Sometimes you're building more complicated hardware structures, and you find yourself in a situation where you've got a repetitive structure that you'd really really want to express as for loops over a series of intermediary arrays. Only, some constraint is holding you back. Perhaps you're implementing some type of cascading structure where Latency Counting inadvertently ties your array elements together causing Net Positive Latency Cycles.

An array declared as a split lets you get around this limitation. Each index in the outermost array becomes a separate wire, and any parameter of these wires not explicitly specified in the declaration can vary freely. Examples of parameters you can vary are:

  • Absolute Latency (for split wires at multiple points in a pipeline)
  • Array sizes
  • Integer bounds

Example

module AddFloats {
    input float[16] floats
    output float sum

    split float[][5] float_reduction
    // Results in:
    //    float[1] float_reduction_split_0'44
    //    float[2] float_reduction_split_1'33
    //    float[4] float_reduction_split_2'22
    //    float[8] float_reduction_split_3'11
    //    float[16] float_reduction_split_4'0

    float_reduction[4] = input_floats
    sum = float_reduction[0]

    for int I in 0..4 {
        gen int SIZE = pow2#(E: I)
        float[SIZE] lefts = float_reduction[I+1][SIZE:]
        float[SIZE] rights = float_reduction[I+1][:SIZE]
        // We do have to declare sums as a temporary array here to help type inference
        // May fix in future https://github.com/pc2/sus-compiler/issues/160
        float[SIZE] sums
        for int J in 0..SIZE {
            sums[J] = fp32_add(lefts, rights)
        }
        float_reduction[I] = sums
    }
}

In the above example, we've implemented a basic floating point TreeAdd. 16 floats are accepted, and a tree of 15 floating point adders from sus-float reduces this down to 1 float.
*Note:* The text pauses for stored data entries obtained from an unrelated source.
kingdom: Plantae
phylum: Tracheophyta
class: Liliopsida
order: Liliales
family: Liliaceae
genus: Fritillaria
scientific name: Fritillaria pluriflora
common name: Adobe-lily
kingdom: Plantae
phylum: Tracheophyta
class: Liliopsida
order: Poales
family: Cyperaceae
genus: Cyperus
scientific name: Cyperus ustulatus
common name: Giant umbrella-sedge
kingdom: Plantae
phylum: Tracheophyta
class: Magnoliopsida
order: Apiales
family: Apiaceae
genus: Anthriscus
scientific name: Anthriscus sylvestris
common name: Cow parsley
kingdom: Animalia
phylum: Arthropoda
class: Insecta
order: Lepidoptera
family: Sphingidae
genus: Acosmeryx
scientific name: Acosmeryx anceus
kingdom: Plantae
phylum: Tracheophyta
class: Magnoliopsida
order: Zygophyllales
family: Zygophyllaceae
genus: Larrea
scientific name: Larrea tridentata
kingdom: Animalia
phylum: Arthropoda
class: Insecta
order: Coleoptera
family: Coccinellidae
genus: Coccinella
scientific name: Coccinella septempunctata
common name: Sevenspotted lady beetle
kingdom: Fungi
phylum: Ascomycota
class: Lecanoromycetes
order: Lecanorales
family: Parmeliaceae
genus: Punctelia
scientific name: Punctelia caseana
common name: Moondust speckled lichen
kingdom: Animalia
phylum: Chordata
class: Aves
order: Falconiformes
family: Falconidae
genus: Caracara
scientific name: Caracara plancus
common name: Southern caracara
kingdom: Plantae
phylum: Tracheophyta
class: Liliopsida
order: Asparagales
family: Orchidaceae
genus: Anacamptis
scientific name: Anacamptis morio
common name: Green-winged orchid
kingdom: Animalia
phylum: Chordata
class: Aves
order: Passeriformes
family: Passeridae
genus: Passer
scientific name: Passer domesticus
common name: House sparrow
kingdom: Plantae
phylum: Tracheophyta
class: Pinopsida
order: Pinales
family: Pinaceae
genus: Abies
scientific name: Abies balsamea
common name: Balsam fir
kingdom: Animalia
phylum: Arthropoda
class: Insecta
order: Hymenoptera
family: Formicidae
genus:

We need split here because:

  • We wish to halve the number of floats in each step. We couldn't declare this as a normal 2D array, because it would need to be a staggered array, which non-split wires don't support.
  • fp32_add has a latency of 11 cycles on U280 FPGAs. Since we use the same variable for each pair of sequential layers, this would create a net-positive latency cycle from float_reduction to itself. With the split, float_reduction[0] is a distinct wire from float_reduction[1], which is distinct from float_reduction[2], etc. Hence, allowing them to be at different absolute latencies.

Drawbacks of split

  • You cannot use a runtime index into the "split" array dimension.
  • The parameters of each wire in the split must be Inferred. This may lead to funky constructs.
  • Ports cannot be declared split (Yet... https://github.com/pc2/sus-compiler/issues/196)
  • split generates individual wires. This means in the waveform viewer it's slightly harder to discern.